R260. Janus-Faced: The Writing MFA in Art School and the University

Room 506, LA Convention Center, Meeting Room Level
Thursday, March 31, 2016
3:00 pm to 4:15 pm

 

In the university, creative writing is a discipline and art form, traditionally housed in, or near, departments of English. In art and design schools, MFA​ writing programs are newer, and more contested, developments. Today, as material/digital/performative commitments re-shape writing, do art school and the university meet in the writing program? This panel invites discussion from a range of positions, disciplinary and interdisciplinary, in both university and art and design school.


Participants

Moderator:

Mairéad Byrne's recent publications include Famosa na sua cabeça (Famous in Your Head), You Have to Laugh: New + Selected Poems, and Jennifer's Family, a collaboration with photographer Louisa Marie Summer. She is a professor of poetry & poetics at Rhode Island School of Design in Providence.

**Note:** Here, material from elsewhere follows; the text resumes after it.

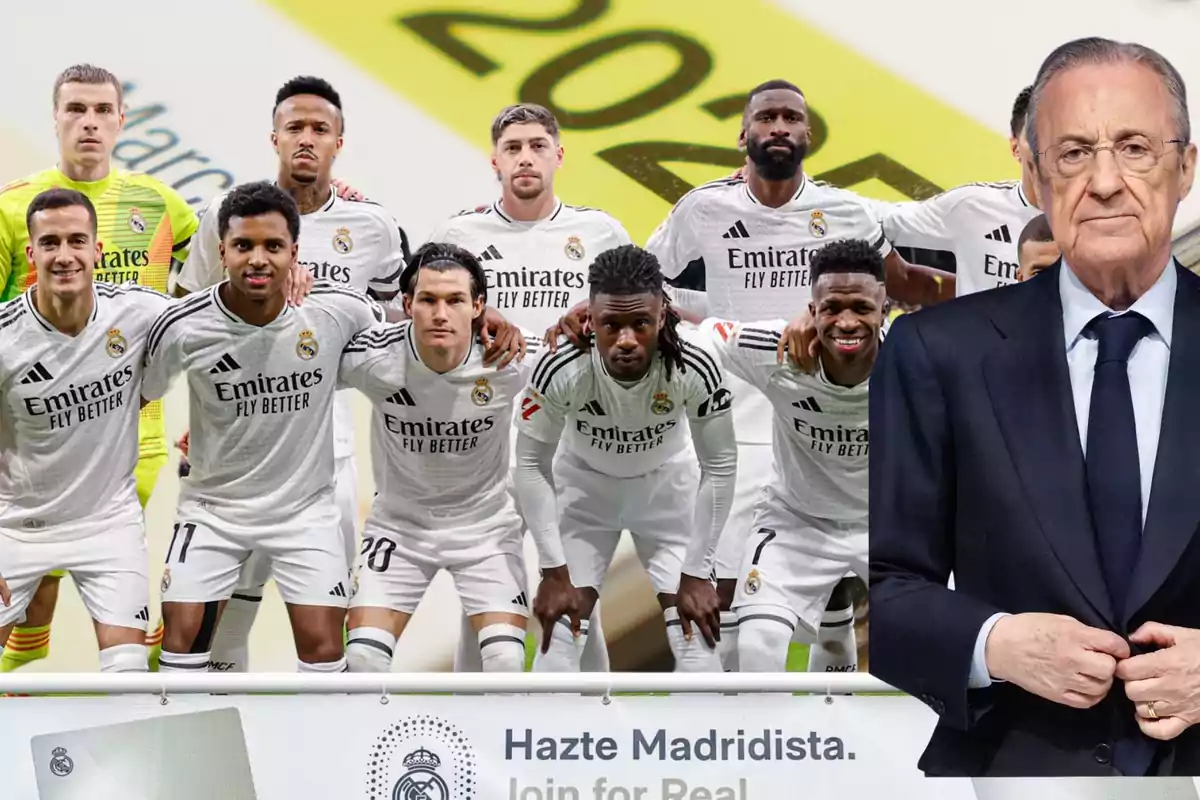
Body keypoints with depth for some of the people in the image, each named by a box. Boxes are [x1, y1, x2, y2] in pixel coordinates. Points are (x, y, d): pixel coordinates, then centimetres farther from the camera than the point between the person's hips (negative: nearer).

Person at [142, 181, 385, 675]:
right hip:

Amaranth Borsuk is a poet working across media platforms. Her most recent book is As We Know, a collaboration with Andy Fitch. Prior books include Handiwork; and, with Brad Bouse, Between Page & Screen. She teaches in the MFA in creative writing and poetics at the University of Washington, Bothell.

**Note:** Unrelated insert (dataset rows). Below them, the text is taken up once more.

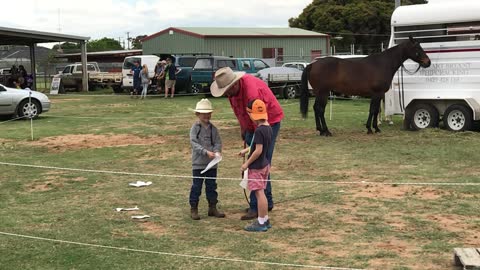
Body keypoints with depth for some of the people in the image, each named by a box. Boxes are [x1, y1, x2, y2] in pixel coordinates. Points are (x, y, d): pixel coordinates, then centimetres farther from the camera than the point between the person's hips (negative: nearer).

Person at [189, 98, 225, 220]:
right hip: (198, 163, -4)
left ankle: (212, 208, 23)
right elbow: (194, 143, -16)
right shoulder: (195, 128, -8)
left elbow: (218, 142, 1)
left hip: (212, 163, 4)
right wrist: (206, 152, -26)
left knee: (212, 186, 13)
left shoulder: (213, 128, 4)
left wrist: (217, 151, -20)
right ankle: (193, 209, 11)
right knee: (196, 186, 2)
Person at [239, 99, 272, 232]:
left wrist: (247, 163, -14)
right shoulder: (268, 128, 6)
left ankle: (261, 223, 4)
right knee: (261, 193, 16)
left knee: (259, 193, -2)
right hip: (265, 165, 9)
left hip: (256, 167, -9)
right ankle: (265, 220, 23)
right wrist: (247, 150, 25)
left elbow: (258, 151, -24)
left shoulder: (259, 130, -22)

John Cayley makes language art using programmable media. Recent work has explored aestheticized vectors of reading (thereadersproject.org) and "writing to be found" within and against the services of Big Software. In future work, he aims to write for a readership that is as much aural as visual.

Peter Gadol is the author of six novels, including Silver Lake, Light at Dusk, and The Long Rain. His short fiction has appeared in Story, Tin House, LARB Quarterly, Story Quarterly, and Bloom. Gadol, a 2014 NEA Fellow, is chair of Graduate Writing at Otis College of Art and Design in Los Angeles.

Tracie Morris is a poet, performer, and scholar with an MFA in poetry from Hunter College, a PhD in performance studies from NYU, and has trained at RADA and Michael Howard. She is the author of three poetry books. Tracie is a professor of performance and performance studies at Pratt Institute in Brooklyn.